Saturday, September 16, 2006

Serenity Now

<---Wishing I was there, in one of those hammocks.....

As some of you may have noticed over in the 'ChemoFest 2006' sidebar to the right, I said that chemo #6 is 'sorta' done.

Here's the scoop on that little piece of loveliness: I only got to have one of my drugs yesterday (Taxotere, which is the one with the most/worst side effects) because someone (who shall remain nameless {ahem, Amy}) forgot to order the clinical trial drug (Avastin) for this treatment (which has been scheduled for months).

Therefore, I get to have chemo again on Wednesday. Nice, huh?

So, to summarize: because of someone else's mistake, I have to take more time off of work when I'm already feeling like crap and when my counts are spiraling downward to have part of the treatment I should've gotten yesterday. No biggy though, it's not like this is important or anything, it's not like it's a life or death situation. Oh, but wait...it IS!!!!

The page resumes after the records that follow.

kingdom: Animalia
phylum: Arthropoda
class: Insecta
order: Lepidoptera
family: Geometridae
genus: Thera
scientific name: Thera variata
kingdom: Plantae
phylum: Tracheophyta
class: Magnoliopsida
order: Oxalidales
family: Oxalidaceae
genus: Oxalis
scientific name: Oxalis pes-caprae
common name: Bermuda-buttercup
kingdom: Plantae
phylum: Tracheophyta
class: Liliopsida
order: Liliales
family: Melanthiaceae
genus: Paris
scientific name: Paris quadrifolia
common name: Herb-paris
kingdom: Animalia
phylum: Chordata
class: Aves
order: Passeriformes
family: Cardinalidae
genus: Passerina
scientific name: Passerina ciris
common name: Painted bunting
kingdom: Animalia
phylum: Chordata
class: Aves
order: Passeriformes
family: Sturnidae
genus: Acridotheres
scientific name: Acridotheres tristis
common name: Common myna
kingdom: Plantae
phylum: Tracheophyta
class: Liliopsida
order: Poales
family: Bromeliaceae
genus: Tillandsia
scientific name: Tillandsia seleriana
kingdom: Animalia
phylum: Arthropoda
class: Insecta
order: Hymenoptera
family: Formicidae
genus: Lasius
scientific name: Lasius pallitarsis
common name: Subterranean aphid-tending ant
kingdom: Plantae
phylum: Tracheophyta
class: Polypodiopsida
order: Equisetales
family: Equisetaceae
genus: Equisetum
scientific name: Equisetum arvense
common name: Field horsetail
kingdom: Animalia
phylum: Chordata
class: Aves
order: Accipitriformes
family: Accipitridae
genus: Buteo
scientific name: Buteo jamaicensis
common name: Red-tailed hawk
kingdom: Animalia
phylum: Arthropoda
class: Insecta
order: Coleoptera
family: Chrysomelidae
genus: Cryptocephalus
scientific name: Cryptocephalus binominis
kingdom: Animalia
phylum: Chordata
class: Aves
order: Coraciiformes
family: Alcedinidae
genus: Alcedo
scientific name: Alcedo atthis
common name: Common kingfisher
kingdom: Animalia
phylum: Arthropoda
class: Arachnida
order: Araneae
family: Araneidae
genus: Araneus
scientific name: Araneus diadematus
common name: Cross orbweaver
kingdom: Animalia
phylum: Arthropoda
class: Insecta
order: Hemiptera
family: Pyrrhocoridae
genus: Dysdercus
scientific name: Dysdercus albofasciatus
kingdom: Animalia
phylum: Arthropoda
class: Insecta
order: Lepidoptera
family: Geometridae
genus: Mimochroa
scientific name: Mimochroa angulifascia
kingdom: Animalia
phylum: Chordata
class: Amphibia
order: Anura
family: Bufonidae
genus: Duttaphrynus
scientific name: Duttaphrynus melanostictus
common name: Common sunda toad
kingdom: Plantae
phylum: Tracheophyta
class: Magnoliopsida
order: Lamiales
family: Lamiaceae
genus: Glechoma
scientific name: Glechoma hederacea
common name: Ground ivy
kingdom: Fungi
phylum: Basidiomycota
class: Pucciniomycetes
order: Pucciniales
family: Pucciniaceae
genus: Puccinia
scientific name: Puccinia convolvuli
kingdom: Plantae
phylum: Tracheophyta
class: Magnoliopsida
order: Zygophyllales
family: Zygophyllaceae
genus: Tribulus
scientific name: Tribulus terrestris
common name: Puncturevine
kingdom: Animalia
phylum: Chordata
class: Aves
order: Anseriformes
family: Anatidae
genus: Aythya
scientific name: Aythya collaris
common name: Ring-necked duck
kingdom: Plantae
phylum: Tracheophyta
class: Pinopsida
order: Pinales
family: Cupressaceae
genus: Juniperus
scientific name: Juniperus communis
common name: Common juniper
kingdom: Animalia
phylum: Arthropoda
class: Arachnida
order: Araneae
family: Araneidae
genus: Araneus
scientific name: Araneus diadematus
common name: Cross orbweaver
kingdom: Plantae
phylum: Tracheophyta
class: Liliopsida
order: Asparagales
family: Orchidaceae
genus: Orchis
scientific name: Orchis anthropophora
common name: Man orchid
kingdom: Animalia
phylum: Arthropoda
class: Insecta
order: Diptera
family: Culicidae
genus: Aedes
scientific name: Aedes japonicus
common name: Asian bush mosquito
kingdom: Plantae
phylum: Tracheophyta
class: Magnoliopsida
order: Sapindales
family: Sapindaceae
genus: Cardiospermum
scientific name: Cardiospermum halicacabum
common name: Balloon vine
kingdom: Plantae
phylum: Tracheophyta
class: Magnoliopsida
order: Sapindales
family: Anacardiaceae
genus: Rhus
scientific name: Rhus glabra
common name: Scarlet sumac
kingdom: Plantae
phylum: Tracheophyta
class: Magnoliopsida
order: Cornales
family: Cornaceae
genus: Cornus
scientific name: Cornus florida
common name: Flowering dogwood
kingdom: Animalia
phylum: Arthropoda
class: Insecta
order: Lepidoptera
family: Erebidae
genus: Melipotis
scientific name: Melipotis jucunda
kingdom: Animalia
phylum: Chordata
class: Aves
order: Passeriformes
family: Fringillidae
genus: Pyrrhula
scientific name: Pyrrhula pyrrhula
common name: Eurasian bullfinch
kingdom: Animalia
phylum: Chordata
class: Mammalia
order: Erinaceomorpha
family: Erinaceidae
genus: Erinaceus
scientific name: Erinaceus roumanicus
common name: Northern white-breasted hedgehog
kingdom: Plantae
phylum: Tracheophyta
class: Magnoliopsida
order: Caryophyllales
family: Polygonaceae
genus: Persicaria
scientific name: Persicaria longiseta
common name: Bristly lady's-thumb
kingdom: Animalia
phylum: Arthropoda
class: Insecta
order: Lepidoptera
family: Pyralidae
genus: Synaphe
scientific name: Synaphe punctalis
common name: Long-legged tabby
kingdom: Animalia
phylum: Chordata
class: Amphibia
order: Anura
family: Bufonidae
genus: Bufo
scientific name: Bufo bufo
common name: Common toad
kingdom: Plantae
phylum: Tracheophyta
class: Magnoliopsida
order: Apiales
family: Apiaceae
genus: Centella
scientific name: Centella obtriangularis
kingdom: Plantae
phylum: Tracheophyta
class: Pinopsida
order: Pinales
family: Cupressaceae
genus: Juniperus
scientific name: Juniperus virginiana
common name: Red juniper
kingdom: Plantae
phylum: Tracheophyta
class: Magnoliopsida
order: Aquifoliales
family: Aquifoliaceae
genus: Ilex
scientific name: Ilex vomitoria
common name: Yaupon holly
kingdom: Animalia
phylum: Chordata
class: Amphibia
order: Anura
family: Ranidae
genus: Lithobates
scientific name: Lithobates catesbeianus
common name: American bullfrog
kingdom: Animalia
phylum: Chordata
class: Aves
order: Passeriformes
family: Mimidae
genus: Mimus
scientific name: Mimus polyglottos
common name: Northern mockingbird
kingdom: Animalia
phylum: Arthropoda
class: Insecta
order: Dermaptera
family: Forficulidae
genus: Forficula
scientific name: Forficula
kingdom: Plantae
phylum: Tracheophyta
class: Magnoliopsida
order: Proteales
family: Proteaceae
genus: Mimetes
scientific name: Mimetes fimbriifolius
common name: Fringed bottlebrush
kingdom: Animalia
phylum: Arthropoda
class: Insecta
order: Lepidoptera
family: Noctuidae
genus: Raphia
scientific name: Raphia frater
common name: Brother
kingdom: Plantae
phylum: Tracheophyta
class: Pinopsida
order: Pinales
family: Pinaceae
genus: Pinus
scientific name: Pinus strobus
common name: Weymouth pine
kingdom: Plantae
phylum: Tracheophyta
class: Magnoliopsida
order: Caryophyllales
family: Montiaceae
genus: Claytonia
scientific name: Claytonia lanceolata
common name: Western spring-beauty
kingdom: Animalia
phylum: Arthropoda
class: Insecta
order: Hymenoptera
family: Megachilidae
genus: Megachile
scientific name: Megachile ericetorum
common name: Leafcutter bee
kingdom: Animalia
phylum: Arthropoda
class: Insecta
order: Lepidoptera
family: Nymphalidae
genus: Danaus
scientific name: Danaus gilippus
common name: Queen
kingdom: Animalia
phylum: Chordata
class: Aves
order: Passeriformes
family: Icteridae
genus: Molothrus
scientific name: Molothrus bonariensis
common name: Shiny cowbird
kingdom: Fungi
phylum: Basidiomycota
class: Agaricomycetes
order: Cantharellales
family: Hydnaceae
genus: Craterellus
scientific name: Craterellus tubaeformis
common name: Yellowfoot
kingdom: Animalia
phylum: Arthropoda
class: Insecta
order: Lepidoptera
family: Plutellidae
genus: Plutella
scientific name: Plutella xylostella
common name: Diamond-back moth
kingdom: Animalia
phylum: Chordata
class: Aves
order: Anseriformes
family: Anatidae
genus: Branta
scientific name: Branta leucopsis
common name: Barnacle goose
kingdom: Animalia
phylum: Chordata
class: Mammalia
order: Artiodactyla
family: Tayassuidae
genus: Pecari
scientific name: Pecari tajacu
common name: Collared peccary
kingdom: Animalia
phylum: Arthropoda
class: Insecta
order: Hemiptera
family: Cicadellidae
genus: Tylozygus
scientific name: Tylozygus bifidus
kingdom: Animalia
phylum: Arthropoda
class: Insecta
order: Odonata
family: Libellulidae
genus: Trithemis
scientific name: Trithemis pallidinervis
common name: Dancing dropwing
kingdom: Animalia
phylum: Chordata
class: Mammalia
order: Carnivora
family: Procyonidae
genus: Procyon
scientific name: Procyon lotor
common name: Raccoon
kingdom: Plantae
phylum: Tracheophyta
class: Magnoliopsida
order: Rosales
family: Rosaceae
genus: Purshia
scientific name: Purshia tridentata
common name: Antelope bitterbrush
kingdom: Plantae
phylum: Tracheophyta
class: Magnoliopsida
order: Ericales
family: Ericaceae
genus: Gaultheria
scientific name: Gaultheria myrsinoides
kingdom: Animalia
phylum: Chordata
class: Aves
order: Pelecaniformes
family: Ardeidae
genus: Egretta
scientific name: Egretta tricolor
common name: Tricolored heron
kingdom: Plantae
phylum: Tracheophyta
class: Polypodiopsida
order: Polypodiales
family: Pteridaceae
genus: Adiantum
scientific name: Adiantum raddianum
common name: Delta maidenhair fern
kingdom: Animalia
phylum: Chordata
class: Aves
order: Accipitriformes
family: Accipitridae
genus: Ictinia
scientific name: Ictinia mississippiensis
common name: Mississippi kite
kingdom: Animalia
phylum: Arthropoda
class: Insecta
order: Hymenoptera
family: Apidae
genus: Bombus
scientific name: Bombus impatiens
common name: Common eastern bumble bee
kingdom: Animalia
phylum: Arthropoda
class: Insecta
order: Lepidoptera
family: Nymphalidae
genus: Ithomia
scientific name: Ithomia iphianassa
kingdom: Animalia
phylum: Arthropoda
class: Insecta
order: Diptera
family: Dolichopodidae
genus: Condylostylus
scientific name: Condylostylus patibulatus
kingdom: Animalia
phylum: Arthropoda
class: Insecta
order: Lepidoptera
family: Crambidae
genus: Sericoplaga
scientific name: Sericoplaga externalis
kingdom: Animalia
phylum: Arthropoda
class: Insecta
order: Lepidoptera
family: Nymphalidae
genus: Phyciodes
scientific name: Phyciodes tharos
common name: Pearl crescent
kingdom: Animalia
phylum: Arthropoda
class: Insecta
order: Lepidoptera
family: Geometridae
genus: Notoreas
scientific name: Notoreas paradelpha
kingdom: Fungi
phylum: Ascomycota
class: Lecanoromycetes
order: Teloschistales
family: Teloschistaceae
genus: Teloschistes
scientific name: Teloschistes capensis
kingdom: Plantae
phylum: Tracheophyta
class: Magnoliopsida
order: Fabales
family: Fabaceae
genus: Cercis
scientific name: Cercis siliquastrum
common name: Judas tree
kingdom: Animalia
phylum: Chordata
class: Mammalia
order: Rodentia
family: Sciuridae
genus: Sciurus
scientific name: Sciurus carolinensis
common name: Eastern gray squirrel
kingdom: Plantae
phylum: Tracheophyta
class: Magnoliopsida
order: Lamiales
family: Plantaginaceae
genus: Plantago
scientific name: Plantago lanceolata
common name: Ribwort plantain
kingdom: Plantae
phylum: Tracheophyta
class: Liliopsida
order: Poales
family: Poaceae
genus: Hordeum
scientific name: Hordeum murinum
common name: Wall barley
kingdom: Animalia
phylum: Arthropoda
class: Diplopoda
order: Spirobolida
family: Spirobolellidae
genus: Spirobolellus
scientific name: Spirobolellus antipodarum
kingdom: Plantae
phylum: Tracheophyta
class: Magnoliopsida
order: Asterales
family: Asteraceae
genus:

But whatever, I'll just go in on Wednesday and get it done and move on. Bottom line is this: Amy is no longer my contact person for the clinical trial portion of my treatment. Nelda, the person who had to tell me the drug wasn't there and apologize for Amy's mistake is now my clinical trial coordinator.

Ultimately, I am happy about the switch because Nelda was an ICU nurse for 20+ years and has been through breast cancer herself. She was even diagnosed the same year I was with my first go-around (2000). She got into the field of oncology because of her personal experience with cancer, I respect and admire her for what she's seen and gone through in her professional and personal life. So, she and I really connected in a way Amy and I never did, and I feel like she's a little more sympathetic to what I'm going through.

(Whew, I made it through that part of the post without cussing once! I'm trying to keep my blog clean for my family, but my friends can insert the bad words where they know I'd actually be saying them.)

So far I'm feeling okay...mostly just tired and drugged out. As usual, the steroids are working their 'magic' on my vocal chords and messing with my sleep.

4 comments:

Anonymous said...

Whew! That made me want to cuss FOR you!! Like having chemo isn't bad enough without people messing with your schedule! I hope things go better with your new contact person.

Sending you hugs and hope for a calm weekend.

Deb C.

Kelly said...

Deb,

You got that right. You get it all planned out in your head, get yourself all pumped up with bravery and strength. Then bam, somebody in their ineptitude and carelessness who obviously just doesn't 'get it' messes up your well-laid out plan.

I loved your post about your drive to Anchorage and your encounter with the belugas...it sounds like very spiritual experience. I love how our journey makes us appreciate moments like that all the more!

Hope your rads are going well. Is it about 25 more to go? You'll be in Hawaii before you know it!!!

~Kelly

Anonymous said...

!!@#$%^&*())(*)(&^%$#%$##@$#@^$%#^%%&&^%(*^)*&^%^&%^%#%$#@!!!!!!!!!!!!!!!!!!! (X2)!!

p.s. let me know when it's my turn for the chemo date!

Anonymous said...

Leave it to one person to screw everything up. If she had one ounce of compassion she would have made sure everything was in order for you. Glad you were able to get somebody else as your contact. :)
Hope Wednesday isn't too hard for you!